Enjoying the simple things. Children play on the zodiac Aquila in Arctic Bay, Nunavut

A number of staff were Inuit elders from different communities. They provided invaluable insight into their culture, history, and experiences from the relocation. Nonetheless, I felt that there was always a curious disconnect lying under the surface between the hopeful messages of Inuit solidarity—which sometimes crept into the territory of nationalism—from the elders and the stories and plans of the younger generation. While all the kids cheered and clapped when the elders gave rousing speeches, a healthy majority told me things along the lines of “I can’t wait to leave the community”, “I’m going south the first chance I get”, and “I don’t think I’ll ever return”. Granted, these attitudes did not surprise me after having seen the conditions up north.

What is especially noteworthy was the gender disparity between those who wanted to stay and leave. Girls were the overwhelming majority in the leave camp while boys showed more interest in staying. The gender bias was quite pronounced, as elders—and non-Inuit staff—were more prone to showcase young men as the “future” and had them take the lead in giving presentations or serving as the main focus of a media piece.

A number of girls said that family attitudes towards marriage—many still arranged—and having kids—some communities’ average pregnancy age is fourteen—are the main driving forces. In some instances, the family pressures their daughter to be wedded and have kids before heading to college—effectively cutting off their opportunity to go off for school or work. A couple girls—sixteen and eighteen—felt ostracized by community members for not having bared a child yet. Other cases are abuse and trauma related. One girl said that she only felt comfortable talking about the past because her boyfriend was in jail.
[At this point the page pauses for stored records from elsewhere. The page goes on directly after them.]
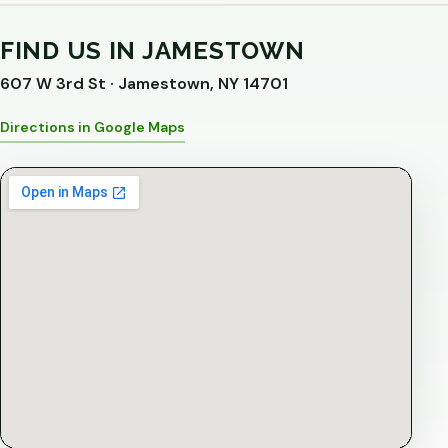
FIND US IN JAMESTOWN
607 W 3rd St · Jamestown, NY 14701
Directions in Google Maps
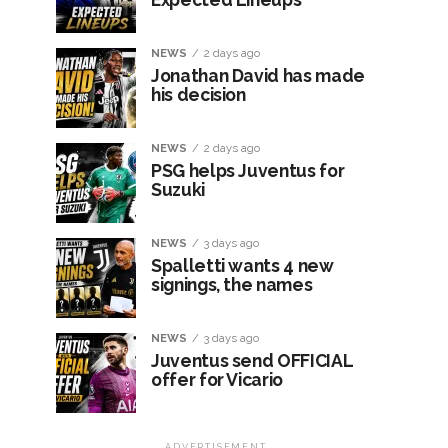
NEWS
2 days ago
Jonathan David has made
his decision
NEWS
2 days ago
PSG helps Juventus for
Suzuki
NEWS
3 days ago
Spalletti wants 4 new
signings, the names
NEWS
3 days ago
Juventus send OFFICIAL
offer for Vicario
ADVERTISEMENT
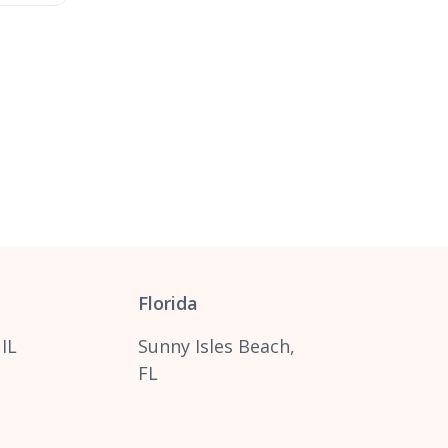
Florida
 IL
Sunny Isles Beach,
FL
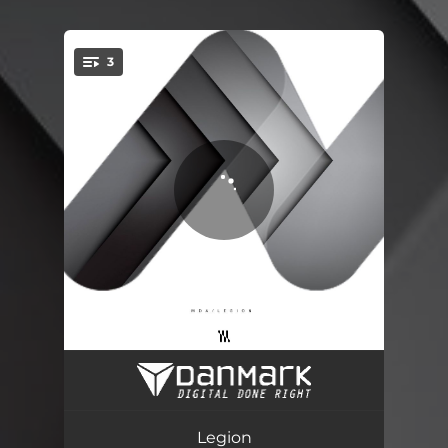
3
You're all set!
Legion
04:02
Platon
02:13
Legion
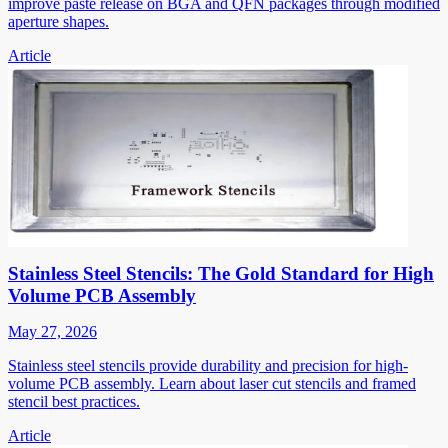
improve paste release on BGA and QFN packages through modified
aperture shapes.
Article
Stainless Steel Stencils: The Gold Standard for High
Volume PCB Assembly
May 27, 2026
Stainless steel stencils provide durability and precision for high-
volume PCB assembly. Learn about laser cut stencils and framed
stencil best practices.
Article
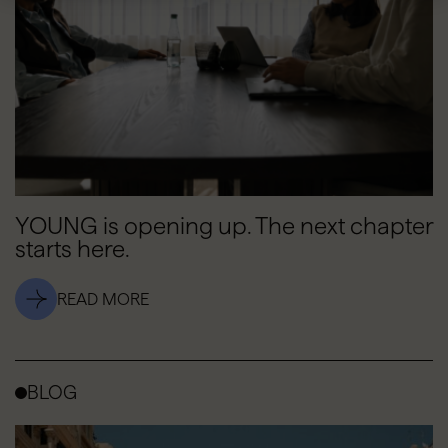
YOUNG is opening up. The next chapter
starts here.
READ MORE
BLOG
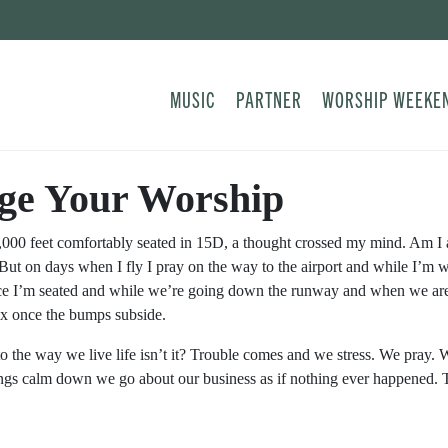
MUSIC
PARTNER
WORSHIP WEEKE
ge Your Worship
8,000 feet comfortably seated in 15D, a thought crossed my mind. Am I
But on days when I fly I pray on the way to the airport and while I’m 
e I’m seated and while we’re going down the runway and when we are 
lax once the bumps subside.
 to the way we live life isn’t it? Trouble comes and we stress. We pray
gs calm down we go about our business as if nothing ever happened. Tha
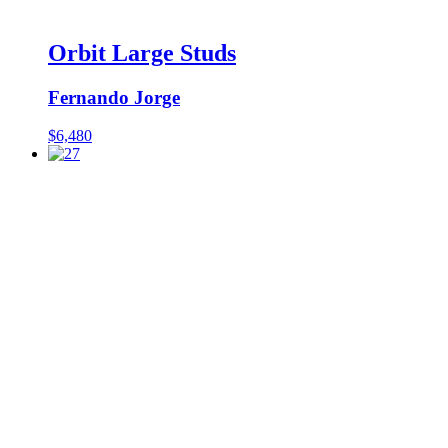
Orbit Large Studs
Fernando Jorge
$
6,480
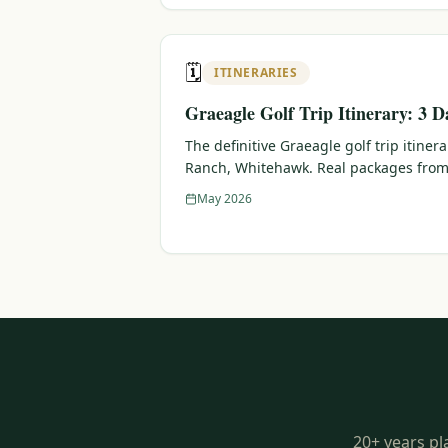
🗓️
ITINERARIES
Graeagle Golf Trip Itinerary: 3 D
The definitive Graeagle golf trip itiner
Ranch, Whitehawk. Real packages from
May 2026
20+ years pl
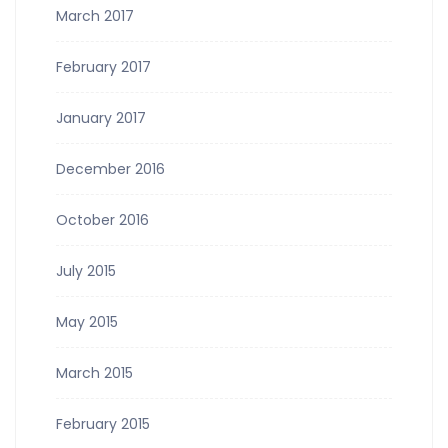
March 2017
February 2017
January 2017
December 2016
October 2016
July 2015
May 2015
March 2015
February 2015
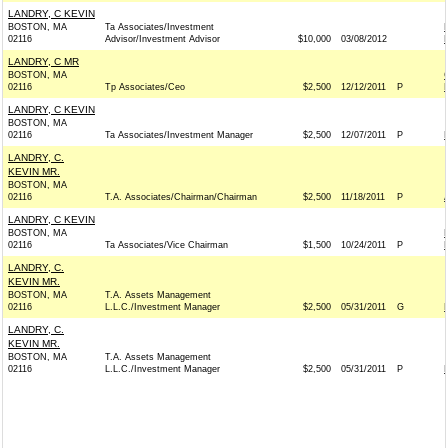
LANDRY, C KEVIN
BOSTON, MA
Ta Associates/Investment
02116
Advisor/Investment Advisor
$10,000
03/08/2012
LANDRY, C MR
BOSTON, MA
02116
Tp Associates/Ceo
$2,500
12/12/2011
P
LANDRY, C KEVIN
BOSTON, MA
02116
Ta Associates/Investment Manager
$2,500
12/07/2011
P
LANDRY, C.
KEVIN MR.
BOSTON, MA
02116
T.A. Associates/Chairman/Chairman
$2,500
11/18/2011
P
LANDRY, C KEVIN
BOSTON, MA
02116
Ta Associates/Vice Chairman
$1,500
10/24/2011
P
LANDRY, C.
KEVIN MR.
BOSTON, MA
T.A. Assets Management
02116
L.L.C./Investment Manager
$2,500
05/31/2011
G
LANDRY, C.
KEVIN MR.
BOSTON, MA
T.A. Assets Management
02116
L.L.C./Investment Manager
$2,500
05/31/2011
P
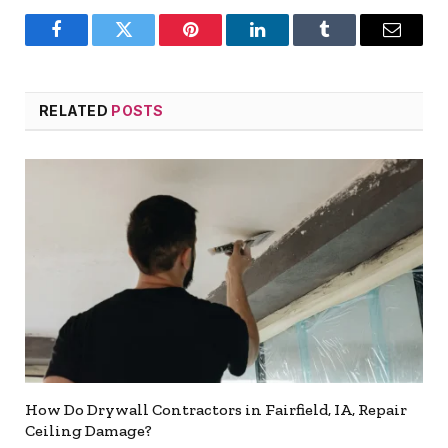
Facebook
Twitter
Pinterest
LinkedIn
Tumblr
Email
RELATED
POSTS
How Do Drywall Contractors in Fairfield, IA, Repair
Ceiling Damage?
Without future economic prospects, it is doubtful the pride of being Inuit can convince future generations from moving south.

Cannibalized ATVs in Resolute Bay, Nunavut. The harsh conditions, low population, and remoteness mean little economic opportunity

Climate Change

Funnily enough, I felt that it was easier to see the results of climate change back in the south. Stronger storms, more extreme seasons, etc. are all more easily apparent than looking at a glacier with little context. However, I did feel that things were not optimal. The weather was surprisingly warm. The only times outerwear was really needed were when we were on the zodiacs or when we were near an iceberg or glacier. Plants are growing to be much larger thanks to the longer summers. Trash was everywhere in the communities, and surprisingly during an excursion to some random inlet in Greenland I came across a large piece of—well eroded—tarp. A lot of the ice was dirtied by soil and sand—exposed from the lack of snow cover—blown from the nearby mountains, creating a marbling effect as dirt gets stuck in crevices on the surface.